Metro

Jamaica money pit

The Export Centre is now virtually empty.

The Export Centre is now virtually empty. (Angel Chevrestt)

Another day, another taxpayer boondoggle in Jamaica.

Two years after it opened as an “incubator” for small businesses, the $2.5 million Jamaica Export Centre — built with mostly taxpayer cash — is virtually deserted.

The dusty reception desk, which was supposed to serve up to eight businesses, is unoccupied. Downstairs, a meeting room is empty, and a sign out front says it is available for baby showers and birthday parties.

The 8,000-square-foot building near Kennedy Airport opened with great fanfare in 2010. Its mission was to help freight-forwarding and export companies owned by minorities and women. The businesses would get subsidized rent and shared services, such as a receptionist and meeting room.

Among the pols who showed up for the ribbon cutting were Rep. Gregory Meeks, state Assemblywoman Michele Titus and City Councilman Leroy Comrie, Democrats who each secured cash for the project.

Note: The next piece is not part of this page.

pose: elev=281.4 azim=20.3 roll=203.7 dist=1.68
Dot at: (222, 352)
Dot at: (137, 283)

About $1.7 million in taxpayer funds went into buying an old tire shop on Rockaway Boulevard and replacing it with the gleaming new two-story building. The state Dormitory Authority kicked in another $450,000 to buy a ramshackle house behind the property, which was torn down to create an ample parking lot.

The pols ponied up the money to the Jamaica Chamber of Commerce, which spearheaded the project, even though its president, Robert Richards, readily admitted that the group had never run a business incubator.

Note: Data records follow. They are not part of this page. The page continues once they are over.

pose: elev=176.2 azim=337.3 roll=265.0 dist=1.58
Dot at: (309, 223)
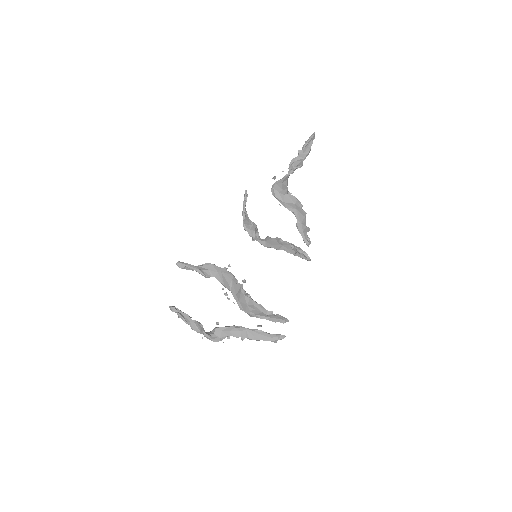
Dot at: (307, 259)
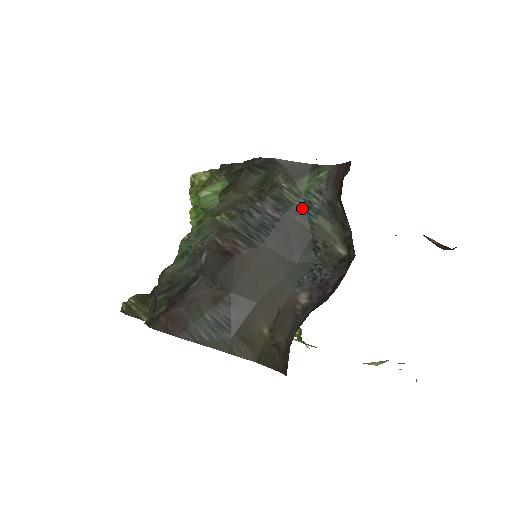
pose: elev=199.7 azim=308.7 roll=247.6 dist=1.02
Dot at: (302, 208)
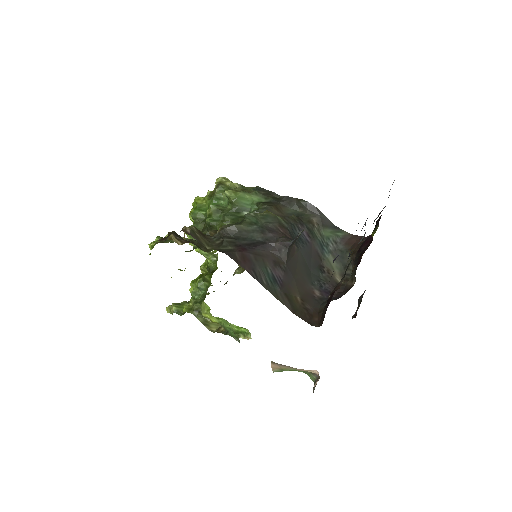
Dot at: (322, 244)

“We don’t have a lot of experience here,’’ Richards told Crain’s in 2006.

Today, just two businesses and a nonprofit have rented space at the center, and have done so only in the last five months. Richards refused to name the firms, but said they were not freight forwarders.

He said the center was counting on the government to keep the funding spigot on, but the end of state pork-barrel spending in 2010 wrecked the project.

“Most incubators are supported by government grants,” Richards said. “They require a great deal of start-up capital.”

Meeks, who secured some $300,000 in congressional earmarks, said: “I only wish there were more resources to continue supporting this worthwhile mission.”

The Chamber of Commerce, which now has its offices at the center, has not paid property taxes on the building since July, and owes $18,482.

Richards claims to have gone without a salary in the last two years.

He said the Export Centre would hold a fund-raiser in April, and was planning workshops for freight forwarders and other businesses.

Comrie, who obtained $50,000 in city funds for the project, said he did not understand “why it failed.”

“At the very least, we have a modern building for other programming,” Comrie said.

The Post recently revealed that another taxpayer-financed building in Jamaica was sitting largely unused.

The Sutphin Avenue building, purchased with $2.7 million in Port Authority money, has not been developed by the Greater Jamaica Development Corp.

After The Post exposé, the Port Authority announced that if no progress is made by August, it will seize the building.